INPUT DATA:
== Segment start ==
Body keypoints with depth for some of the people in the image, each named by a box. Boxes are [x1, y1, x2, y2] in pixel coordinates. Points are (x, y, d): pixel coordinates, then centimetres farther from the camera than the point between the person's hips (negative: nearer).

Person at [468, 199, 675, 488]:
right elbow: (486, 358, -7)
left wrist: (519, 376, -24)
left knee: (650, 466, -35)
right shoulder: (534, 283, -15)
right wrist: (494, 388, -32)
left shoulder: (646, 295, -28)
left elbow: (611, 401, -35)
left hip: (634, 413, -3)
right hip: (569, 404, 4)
== Segment end ==
== Segment start ==
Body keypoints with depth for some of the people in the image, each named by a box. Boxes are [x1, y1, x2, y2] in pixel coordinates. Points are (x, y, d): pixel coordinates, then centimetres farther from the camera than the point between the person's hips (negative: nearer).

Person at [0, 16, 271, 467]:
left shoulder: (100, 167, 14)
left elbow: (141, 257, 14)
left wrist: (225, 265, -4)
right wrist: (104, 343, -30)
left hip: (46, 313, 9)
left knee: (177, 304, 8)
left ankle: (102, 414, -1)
== Segment end ==
The answer must consist of each line from the data that includes the string "left".

EXERCISE OUTPUT:
left wrist: (519, 376, -24)
left knee: (650, 466, -35)
left shoulder: (646, 295, -28)
left elbow: (611, 401, -35)
left hip: (634, 413, -3)
left shoulder: (100, 167, 14)
left elbow: (141, 257, 14)
left wrist: (225, 265, -4)
left hip: (46, 313, 9)
left knee: (177, 304, 8)
left ankle: (102, 414, -1)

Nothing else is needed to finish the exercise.